5 犯行現場
アドラー伯爵夫妻、ハインリヒ、エラ、ヤコブの証言の内容に矛盾する点はなかった。
また、庭師に確認すると彼は11時にハインリヒが温室にいたこと、そのとき温室に遺体はなかったことを認めた。
関係者への事情聴取が終わると、レストレード警部の部下が彼を呼びにきた。
「被害者が殺害されたと思われる場所が判明しました。

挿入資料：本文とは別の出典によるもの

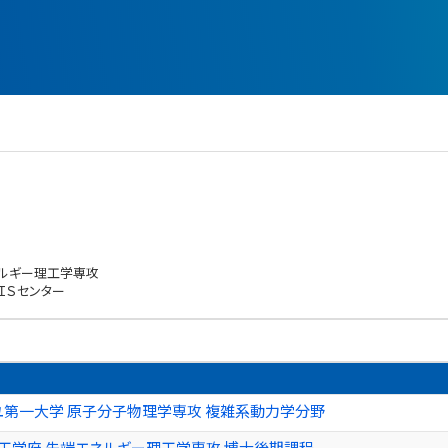
ネルギー理工学専攻
ＩＳセンター
ユ第一大学 原子分子物理学専攻 複雑系動力学分野
工学府 先端エネルギー理工学専攻 博士後期課程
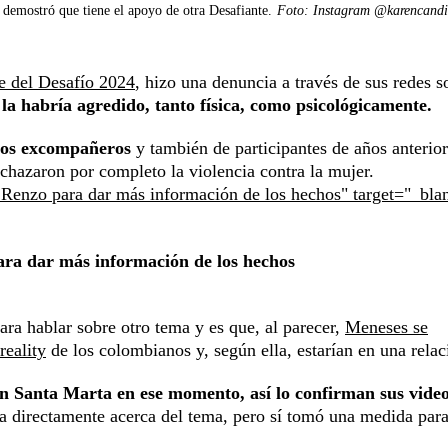
demostró que tiene el apoyo de otra Desafiante.
Foto: Instagram @karencandia
e del Desafío 2024
, hizo una denuncia a través de sus redes s
la habría agredido, tanto física, como psicológicamente.
hos excompañeros
y también de participantes de años anterior
echazaron por completo la violencia contra la mujer.
 Renzo para dar más información de los hechos" target="_bla
ara dar más información de los hechos
para hablar sobre otro tema y es que, al parecer,
Meneses se
reality
de los colombianos y, según ella, estarían en una relac
n Santa Marta en ese momento, así lo confirman sus video
 directamente acerca del tema, pero sí tomó una medida par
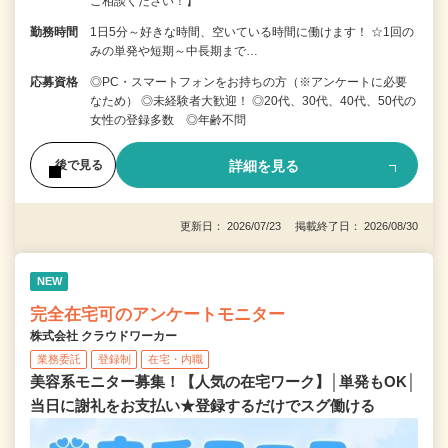
ご相談ください！】
勤務時間
1日5分～好きな時間、空いている時間に働けます！ ☆1回の
みの単発や短期～中長期まで…
応募資格
◎PC・スマートフォンをお持ちの方（※アンケートに必要
なため） ◎未経験者大歓迎！ ◎20代、30代、40代、50代の
女性の登録多数 ◎年齢不問
詳細を見る
後で見る
更新日： 2026/07/23 掲載終了日： 2026/08/30
NEW
完全在宅可のアンケートモニター
株式会社 クラウドワーカー
業務委託
登録制
在宅・内職
美容系モニター募集！【人気の在宅ワーク】│単発もOK│
当日に謝礼をお支払い★登録するだけでスグ働ける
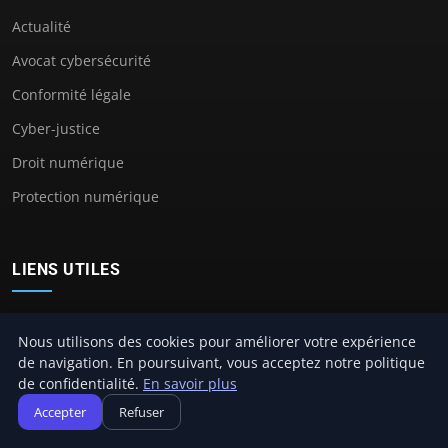
Actualité
Avocat cybersécurité
Conformité légale
Cyber-justice
Droit numérique
Protection numérique
LIENS UTILES
Contact
Nous utilisons des cookies pour améliorer votre expérience
de navigation. En poursuivant, vous acceptez notre politique
de confidentialité.
En savoir plus
Accepter
Refuser
© 2026 Avocat Cybersecurité. Tous droits réservés.
À propos
Mentions légales
Confidentialité
Plan du site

」
「ご苦労。
それはどこだね。」
「2階の客室、スカーレットが泊まった部屋です。」
私とカメリアはレストレード警部に続いてスカーレットが使った客室へと入った。
部屋の中央に大きな天板付きのベッドがあり、その横にサイドテーブルが置かれている。
入口に対してベッドは横向きに置かれている形になる。
そのベッドの奥に窓があり、窓際に小さなテーブルセットがあった。
部屋には争った形跡はなく、テーブルセットの椅子もきちんと置かれていた。
けれどもベッドには掛け布団やシーツがなかった。
若い警官がレストレード警部に報告する。
「カーペットに血痕が残っていました。
また、ベッドのマットレスにもわずかに染み出た血液が残っております。
恐らく被害者は刃物で刺された後、ベッドに倒れ込んだのでしょう。
布団やシーツは血で汚れたために犯人が持ち去ったものと思われます。
遺体と凶器はこの部屋からは見つかっていません。」
「布団やシーツ、凶器を持ち去ったのは犯行を隠蔽するためだろうか。
しかしそれは被害者の首を飾ったことと矛盾する。」
部下は報告を続ける。
「ベッドサイドにおかれていた置き時計が壊されていました。
犯行時に壊れたものと考えられます。
時計は11時12分で止まっています。」
「では犯行が行われたのは昨夜11時12分ということか。
しかし、これだけの証拠が揃っているにしては犯行現場の発見に時間がかかったな。
何か理由があるのか。」
レストレード警部の問いに部下は「申し訳ございません。」ときびきびした動きで頭を下げてから説明をする。
「ベッドには汚れていない掛け布団とシーツがつけられていたのです。
使用人たちに確認したところ、客室には常にクローゼットの中に予備のシーツと布団を準備していたのだそうです。
犯人が汚れた布団とシーツを持ち去り、予備のものと交換したのだと思われます。」
やはり犯人はここでの犯行を隠蔽しようとしたのだ。
犯行現場をじっくりと観察したカメリアが言う。
「犯行時刻が11時12分なのが気になりますわ。
温室に作られた祭壇はスカーレットへの愛を示すものでしょう。